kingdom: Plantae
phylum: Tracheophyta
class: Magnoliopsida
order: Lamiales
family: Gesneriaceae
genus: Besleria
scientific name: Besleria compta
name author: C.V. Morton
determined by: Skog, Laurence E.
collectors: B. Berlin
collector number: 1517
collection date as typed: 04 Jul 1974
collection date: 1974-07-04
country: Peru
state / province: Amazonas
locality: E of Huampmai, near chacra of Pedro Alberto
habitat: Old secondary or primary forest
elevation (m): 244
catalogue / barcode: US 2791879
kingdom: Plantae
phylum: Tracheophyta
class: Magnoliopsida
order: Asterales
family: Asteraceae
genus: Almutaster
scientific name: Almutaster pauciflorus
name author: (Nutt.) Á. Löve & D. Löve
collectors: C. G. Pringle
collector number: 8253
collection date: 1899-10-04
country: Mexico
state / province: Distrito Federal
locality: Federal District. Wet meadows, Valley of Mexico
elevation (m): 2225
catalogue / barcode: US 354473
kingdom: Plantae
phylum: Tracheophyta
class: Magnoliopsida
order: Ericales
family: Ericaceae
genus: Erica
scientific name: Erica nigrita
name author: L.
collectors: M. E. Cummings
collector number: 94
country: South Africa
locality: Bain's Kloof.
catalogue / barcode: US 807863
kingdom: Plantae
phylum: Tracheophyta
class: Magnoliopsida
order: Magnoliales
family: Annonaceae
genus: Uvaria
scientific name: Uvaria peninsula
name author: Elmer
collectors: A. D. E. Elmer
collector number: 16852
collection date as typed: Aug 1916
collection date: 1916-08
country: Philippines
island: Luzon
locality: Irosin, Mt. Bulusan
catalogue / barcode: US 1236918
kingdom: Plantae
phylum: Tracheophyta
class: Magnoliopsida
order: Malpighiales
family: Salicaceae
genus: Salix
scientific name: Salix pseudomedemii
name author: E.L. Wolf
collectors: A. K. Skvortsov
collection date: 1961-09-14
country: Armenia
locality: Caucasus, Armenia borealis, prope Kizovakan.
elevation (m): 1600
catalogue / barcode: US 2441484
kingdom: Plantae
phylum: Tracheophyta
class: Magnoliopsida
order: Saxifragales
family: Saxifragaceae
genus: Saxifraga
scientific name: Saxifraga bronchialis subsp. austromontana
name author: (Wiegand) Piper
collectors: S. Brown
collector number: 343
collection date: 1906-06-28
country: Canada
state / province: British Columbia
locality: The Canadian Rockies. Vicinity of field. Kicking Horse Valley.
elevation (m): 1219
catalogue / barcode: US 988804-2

:: EXERCISE OBJECTIVE ::
Extract each line of the listing above that contains the word "locality".

:: RESULT BELOW ::
locality: E of Huampmai, near chacra of Pedro Alberto
locality: Federal District. Wet meadows, Valley of Mexico
locality: Bain's Kloof.
locality: Irosin, Mt. Bulusan
locality: Caucasus, Armenia borealis, prope Kizovakan.
locality: The Canadian Rockies. Vicinity of field. Kicking Horse Valley.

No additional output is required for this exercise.